The left is truly sick if it believes denying medical care or wishing physical harm on patients who don’t share its politics should be standard operating procedure.
“I will not perform anesthesia for any surgeries or procedures for MAGA. It is my right, it is my ethical oath, and I stand behind my education,” Florida nurse Erik Martindale wrote on Facebook. “I own all of my own businesses and I can refuse anyone!”
Once the post went viral, Martindale suddenly claimed he’d been “hacked.” Of course he did.
It raises an obvious question: how exactly does he screen patients? Does he ask who they voted for? Scroll through their social media? Check their cars for bumper stickers? Maybe a red hat triggers a medical blackout.
Then there’s the labor and delivery nurse at Baptist Health Boca Raton Regional Hospital who was fired after wishing violent bodily harm on White House press secretary Karoline Leavitt. In a video referencing Leavitt’s pregnancy, the nurse said, “I hope you f–king rip from bow to stern and never s–t normally again.”

Would anyone trust that person to help deliver a baby?
Apply that logic to race, religion, or ethnicity and it would be instantly recognized for what it is: bigotry. But because the left pretends it has a monopoly on compassion, this cruelty is somehow treated as moral virtue.
In reality, comments like these aren’t just offensive — they undermine the very foundation of medicine and civilized society. Doctors and nurses swear oaths to treat patients, not to interrogate them politically.
Even more disturbing is how casually this prejudice is proclaimed, as if everyone decent agrees with it.
Of course, two rogue nurses don’t represent an entire profession. Nursing has long been associated with selflessness and compassion. But there is a growing pattern of politics bleeding into medical care.

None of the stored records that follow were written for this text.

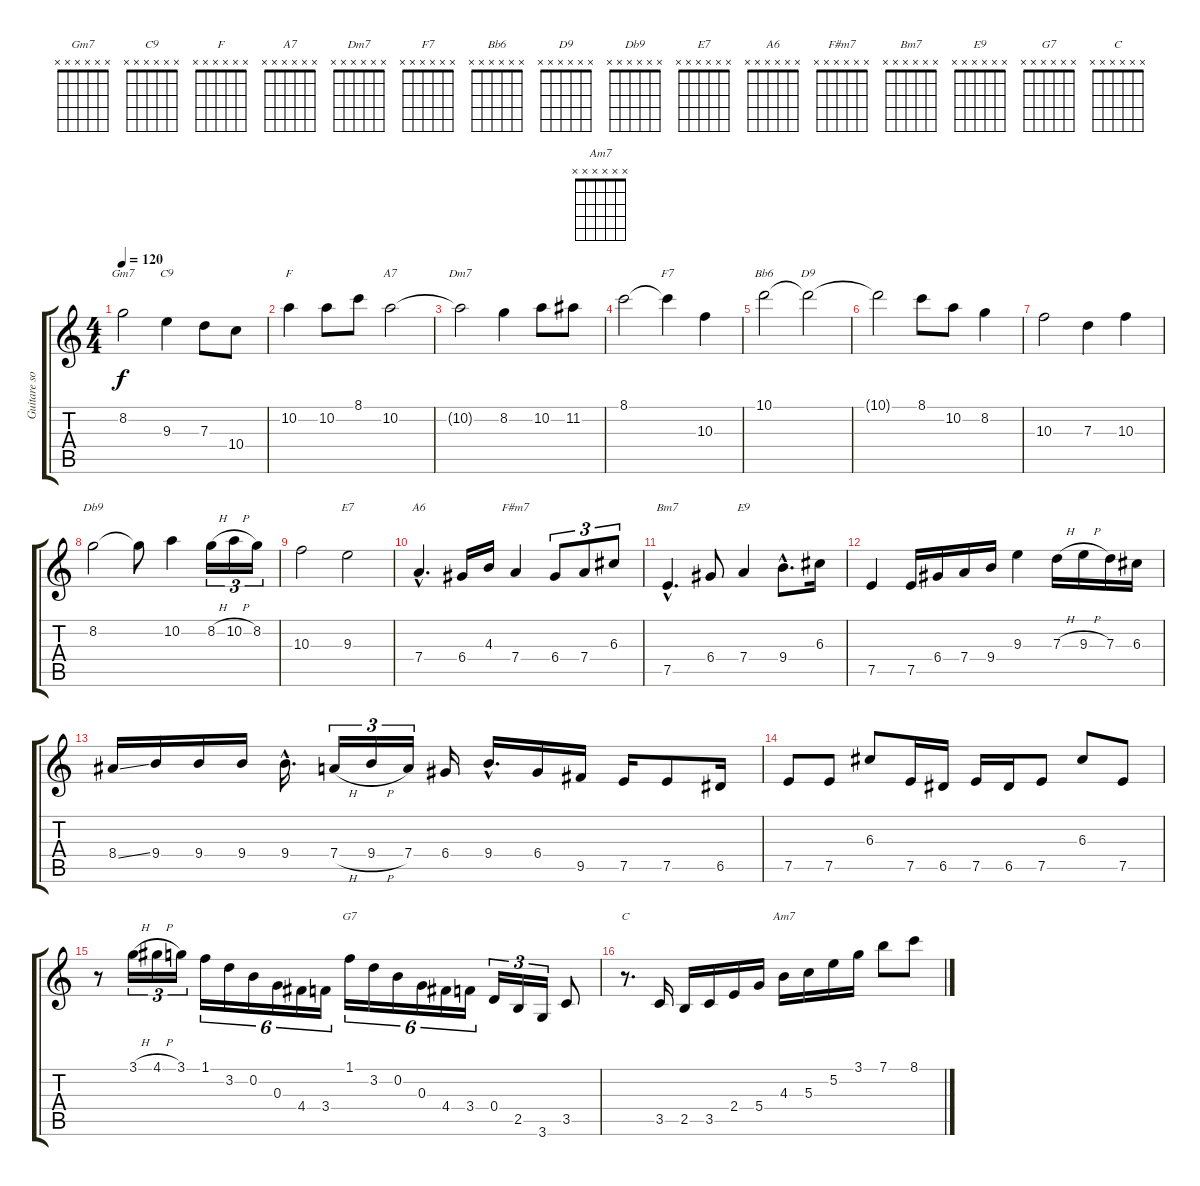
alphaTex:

\track ("Guitare solo" "Guitare so") {instrument acousticguitarsteel}
\staff {score tabs}
\tuning (E4 B3 G3 D3 A2 E2) {hide}
\chord ("Gm7" x x x x x x) {firstfret 0}
\chord ("C9" x x x x x x) {firstfret 0}
\chord ("F" x x x x x x) {firstfret 0}
\chord ("A7" x x x x x x) {firstfret 0}
\chord ("Dm7" x x x x x x) {firstfret 0}
\chord ("F7" x x x x x x) {firstfret 0}
\chord ("Bb6" x x x x x x) {firstfret 0}
\chord ("D9" x x x x x x) {firstfret 0}
\chord ("Db9" x x x x x x) {firstfret 0}
\chord ("E7" x x x x x x) {firstfret 0}
\chord ("A6" x x x x x x) {firstfret 0}
\chord ("F#m7" x x x x x x) {firstfret 0}
\chord ("Bm7" x x x x x x) {firstfret 0}
\chord ("E9" x x x x x x) {firstfret 0}
\chord ("G7" x x x x x x) {firstfret 0}
\chord ("C" x x x x x x) {firstfret 0}
\chord ("Am7" x x x x x x) {firstfret 0}
\ts (4 4)
\tempo 120
\clef g2
\ks c
8.2.2{ch "Gm7" dy f} 9.3.4{ch "C9"} 7.3.8 10.4.8 |
10.2.4{ch "F"} 10.2.8 8.1.8 10.2.2{ch "A7"} |
10.2{t}.2{ch "Dm7"} 8.2.4 10.2.8 11.2.8 |
8.1.2 8.1{t}.4{ch "F7"} 10.3.4 |
10.1.2{ch "Bb6"} 10.1{t}.2{ch "D9"} |
10.1{t}.2 8.1.8 10.2.8 8.2.4 |
10.3.2 7.3.4 10.3.4 |
8.2.2{ch "Db9"} 8.2{t}.8 10.2.4 8.2{h}.16{tu (3 2)} 10.2{h}.16{tu (3 2)} 8.2.16{tu (3 2)} |
10.3.2 9.3.2{ch "E7"} |
7.4{hac}.4{d ch "A6"} 6.4.16 4.3.16 7.4.4{ch "F#m7"} 6.4.8{tu (3 2)} 7.4.8{tu (3 2)} 6.3.8{tu (3 2)} |
7.5{hac}.4{d ch "Bm7"} 6.4.8 7.4.4{ch "E9"} 9.4{hac}.8{d} 6.3.16 |
7.5.4 7.5.16 6.4.16 7.4.16 9.4.16 9.3.4 7.3{h}.16 9.3{h}.16 7.3.16 6.3.16 |
8.4{ss}.16 9.4.16 9.4.16 9.4.16 9.4{hac}.16{d} 7.4{h}.16{tu (3 2)} 9.4{h}.16{tu (3 2)} 7.4.16{tu (3 2)} 6.4.16 9.4{hac}.16{d} 6.4.16 9.5.16 7.5.16 7.5.8 6.5.16 |
7.5.8 7.5.8 6.3.8 7.5.16 6.5.16 7.5.16 6.5.16 7.5.8 6.3.8 7.5.8 |
r.8 3.1{h}.16{tu (3 2)} 4.1{h}.16{tu (3 2)} 3.1.16{tu (3 2)} 1.1.16{tu (6 4)} 3.2.16{tu (6 4)} 0.2.16{tu (6 4)} 0.3.16{tu (6 4)} 4.4.16{tu (6 4)} 3.4.16{tu (6 4)} 1.1.16{tu (6 4) ch "G7"} 3.2.16{tu (6 4)} 0.2.16{tu (6 4)} 0.3.16{tu (6 4)} 4.4.16{tu (6 4)} 3.4.16{tu (6 4)} 0.4.16{tu (3 2)} 2.5.16{tu (3 2)} 3.6.16{tu (3 2)} 3.5.8 |
r.8{d ch "C"} 3.5.16 2.5.16 3.5.16 2.4.16 5.4.16 4.3.16{ch "Am7"} 5.3.16 5.2.16 3.1.16 7.1.8 8.1.8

Just last week, three NYPD detectives reportedly faced hostility at an NYU Langone hospital because staff mistakenly believed they were ICE agents. They went to the ER after being spat on by a suspect, and what should have been routine treatment became a political incident. Hospital staff allegedly suggested they seek care elsewhere.
The hospital later apologized, but the damage was done.
We’ve seen this before. In Australia, two nurses were fired after boasting online they would kill Israeli patients. Other doctors have lost jobs after antisemitic rants that made clear they couldn’t treat people without bias.
Meanwhile, Israeli doctors regularly treat Palestinian patients — not because they agree politically, but because they understand a simple truth: patients are human beings, not political symbols.
This isn’t theoretical anymore. I recently spoke with someone publicly right of center who had surgery and deliberately avoided discussing their job because they feared triggering political hostility from medical staff.
It sounded paranoid — until I remembered my own experience. During a minor procedure last year, an anesthesiologist asked what I did for a living. I said I wrote. He pressed further. I said I worked for “The Post.” He asked which one. When I said New York, he launched into a rant about how cowardly the Washington Post was for not endorsing Kamala Harris.
This man was about to put me under.
Maybe it was just awkward small talk. But it didn’t inspire confidence.
We’re living in politically charged times, but there should be one line no society crosses: medical care must never depend on ideology.
Doctors and nurses should never apply a political purity test to decide who deserves treatment. That’s not compassion. That’s fanaticism — and it has no place in medicine.